El aeropuerto internacional no parece serlo, se trata de una corta pista,
con un terminal compuesto por dos salas, llegadas y salidas. Mientras la
primera se congestiona con los forasteros y quienes regresan a casa, que
esperan pacientes su equipaje en la pequeña correa transportadora, en la
segunda quienes se marchan compran el afamado y cremoso queso guayanés, para
llevarlo a otros lugares del mundo. Después de la terrible espera, al salir,
los taxistas (como en cualquier parte) abordan a los viajeros, especialmente a
los turistas extranjeros. Usualmente son taxis recién envejecidos marca
Malibú que no poseen taxímetro, así que la tarifa debe negociarse con el
conductor. Ese tipo de cosas, y otras, se van aclarando por el camino.
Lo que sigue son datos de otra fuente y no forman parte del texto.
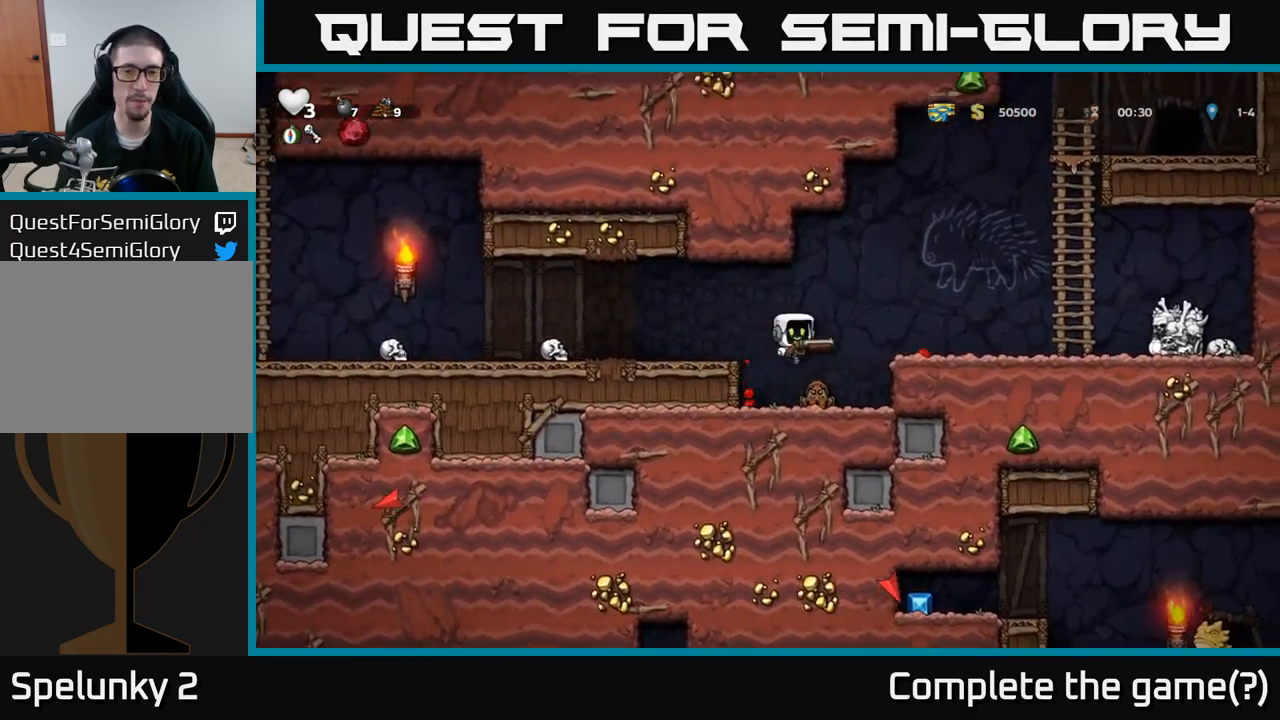
{"dt_ms": 500, "buttons": ["A"], "left_stick": "center", "events": [[17, "left_stick", "left"], [117, "left_stick", "center"], [183, "A", "down"], [317, "left_stick", "right"], [450, "A", "up"], [467, "A", "down"], [467, "left_stick", "center"]]}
Esta ciudad, como insinué al comienzo, siempre ha tenido problemas de
identificación. Primero se llamó Santo Tomé de Guayana, cuando los
conquistadores españoles se lanzaban desde los fríos Andes esparciéndose
por selvas y llanos en búsqueda de El Dorado, hombres como Diego de Ordaz o
Antonio de Berrío, quien realizó el viaje varias veces desde Santa Fe de
Bogotá, cuando la futura provincia de Guayana aún le pertenecía al
Virreinato de la Nueva Granada, pero el nombre y su importancia no perduraron
mucho, en parte por los ataques piratas de Sir Walter Raleigh. Así que la
población se trasladó cien kilómetros al occidente a la parte más angosta
del río Orinoco, fundándose Angostura, la ciudad histórica que ahora parece
un museo habitado, cuna y génesis de algo llamado la Gran Colombia, que los
historiadores están en mora de reconocer como el primer Estado multinacional
moderno, gracias a la visión de Simón Bolívar. Pero, volviendo a la urbe
que visitamos, a pesar del traslado, estaba destinada a recuperar su
importancia, reuniendo diferentes poblaciones y asentamientos que otros
pioneros recogieron en un solo apelativo, Ciudad Guayana.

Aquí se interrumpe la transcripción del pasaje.